_Task goal:_ Set down the full listing exactly as given. Any pictures are to be left out.

===============

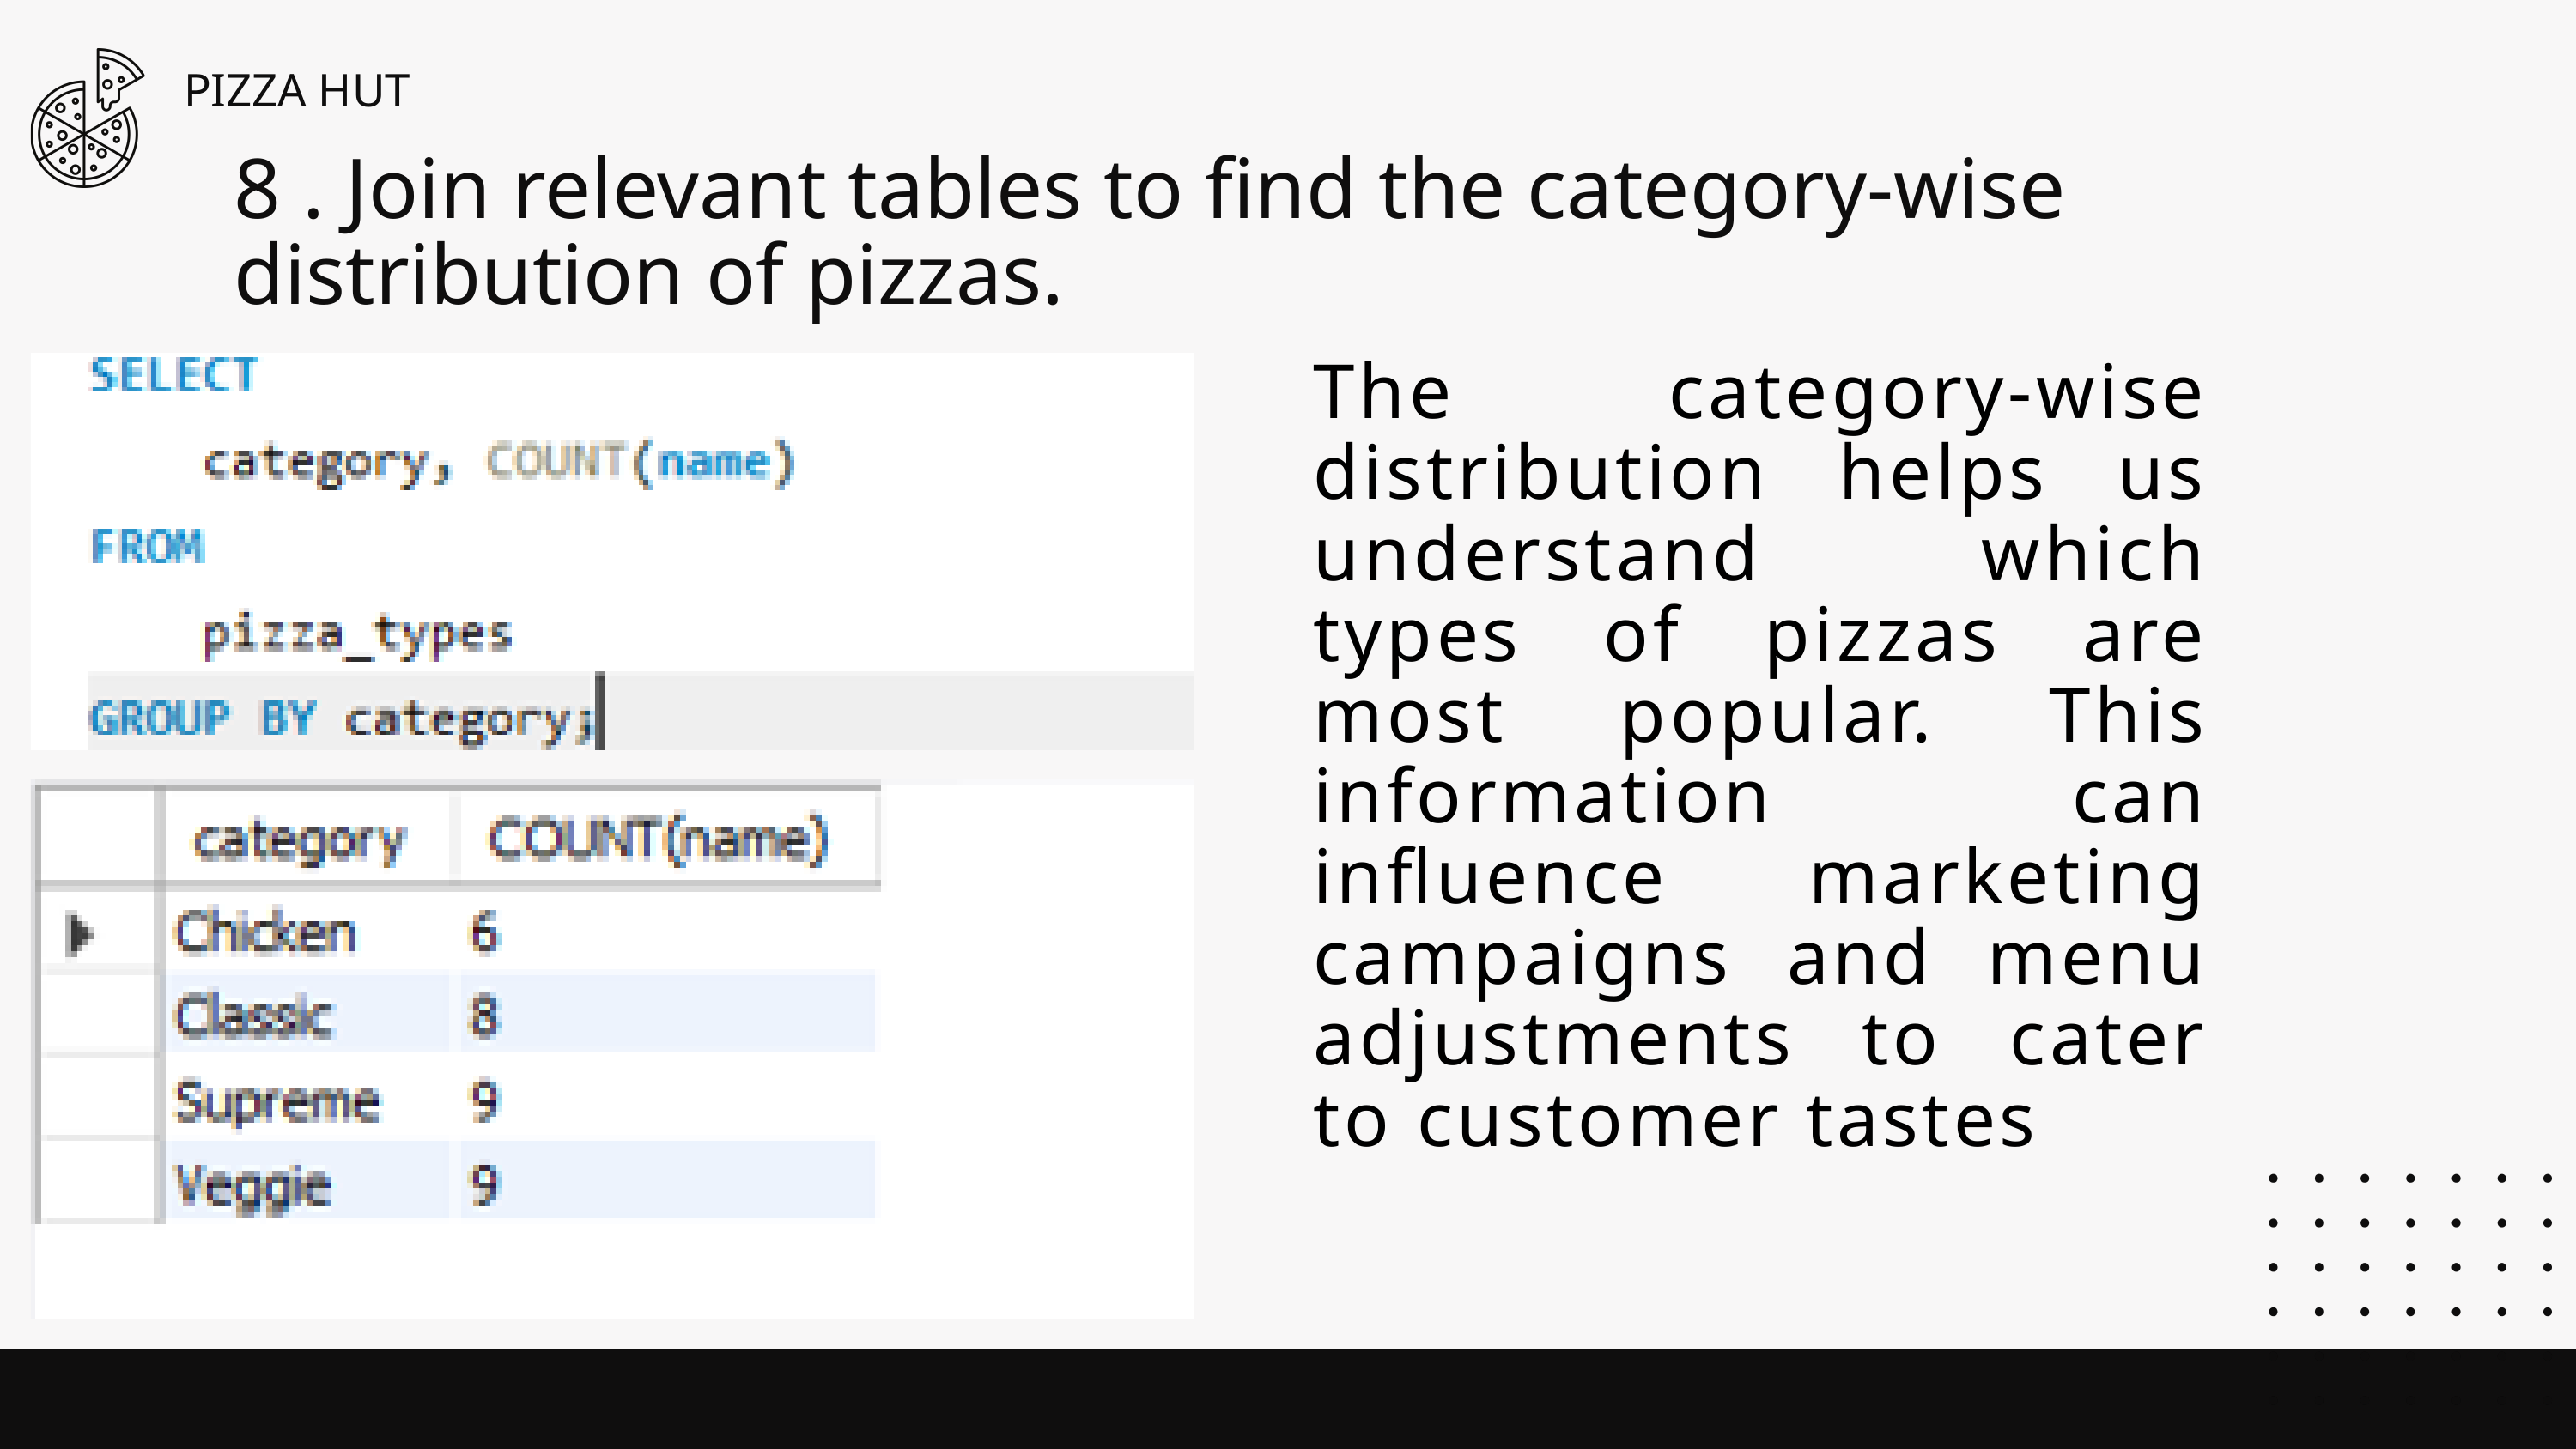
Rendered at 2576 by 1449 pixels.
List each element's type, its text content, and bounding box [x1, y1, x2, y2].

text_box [0, 1349, 2576, 1449]
text_box The category-wise distribution helps us understand which types of pizzas are most popular. This information can influence marketing campaigns and menu adjustments to cater to customer tastes [1313, 353, 2209, 1161]
text_box [2269, 1173, 2576, 1345]
text_box [30, 353, 1194, 750]
text_box [30, 48, 145, 188]
text_box PIZZA HUT [184, 69, 534, 163]
text_box 8 . Join relevant tables to find the category-wise distribution of pizzas. [234, 149, 2154, 321]
text_box [30, 779, 1194, 1319]
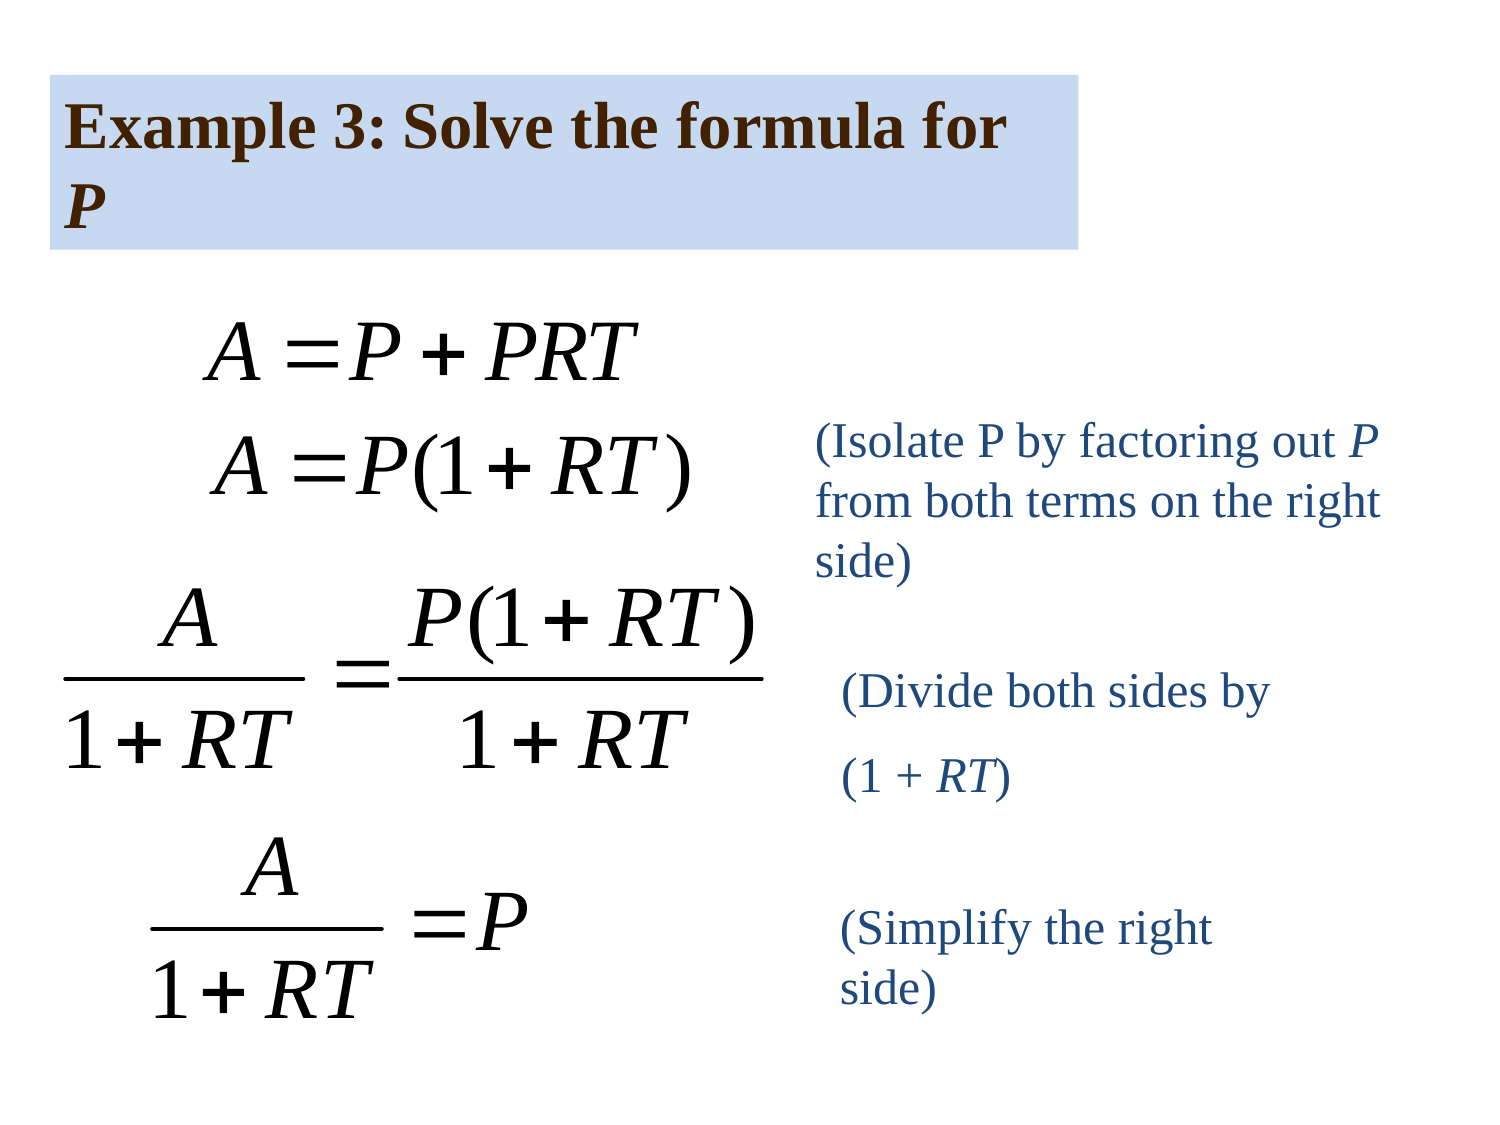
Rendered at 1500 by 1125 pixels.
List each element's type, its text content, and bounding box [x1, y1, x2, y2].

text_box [193, 399, 1500, 561]
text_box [187, 299, 668, 395]
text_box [49, 562, 1500, 817]
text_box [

===============

_Your response:_
Rendered at 2576 by 1449 pixels.
List each element's type, its text content, and bounding box [x1, y1, x2, y2].

text_box [0, 1349, 2576, 1449]
text_box The category-wise distribution helps us understand which types of pizzas are most popular. This information can influence marketing campaigns and menu adjustments to cater to customer tastes [1313, 353, 2209, 1161]
text_box [2269, 1173, 2576, 1345]
text_box [30, 353, 1194, 750]
text_box [30, 48, 145, 188]
text_box PIZZA HUT [184, 69, 534, 163]
text_box 8 . Join relevant tables to find the category-wise distribution of pizzas. [234, 149, 2154, 321]
text_box [30, 779, 1194, 1319]
Rendered at 1500 by 1125 pixels.
List each element's type, its text content, and bounding box [x1, y1, x2, y2].

text_box [193, 399, 1500, 561]
text_box [187, 299, 668, 395]
text_box [49, 562, 1500, 817]
text_box [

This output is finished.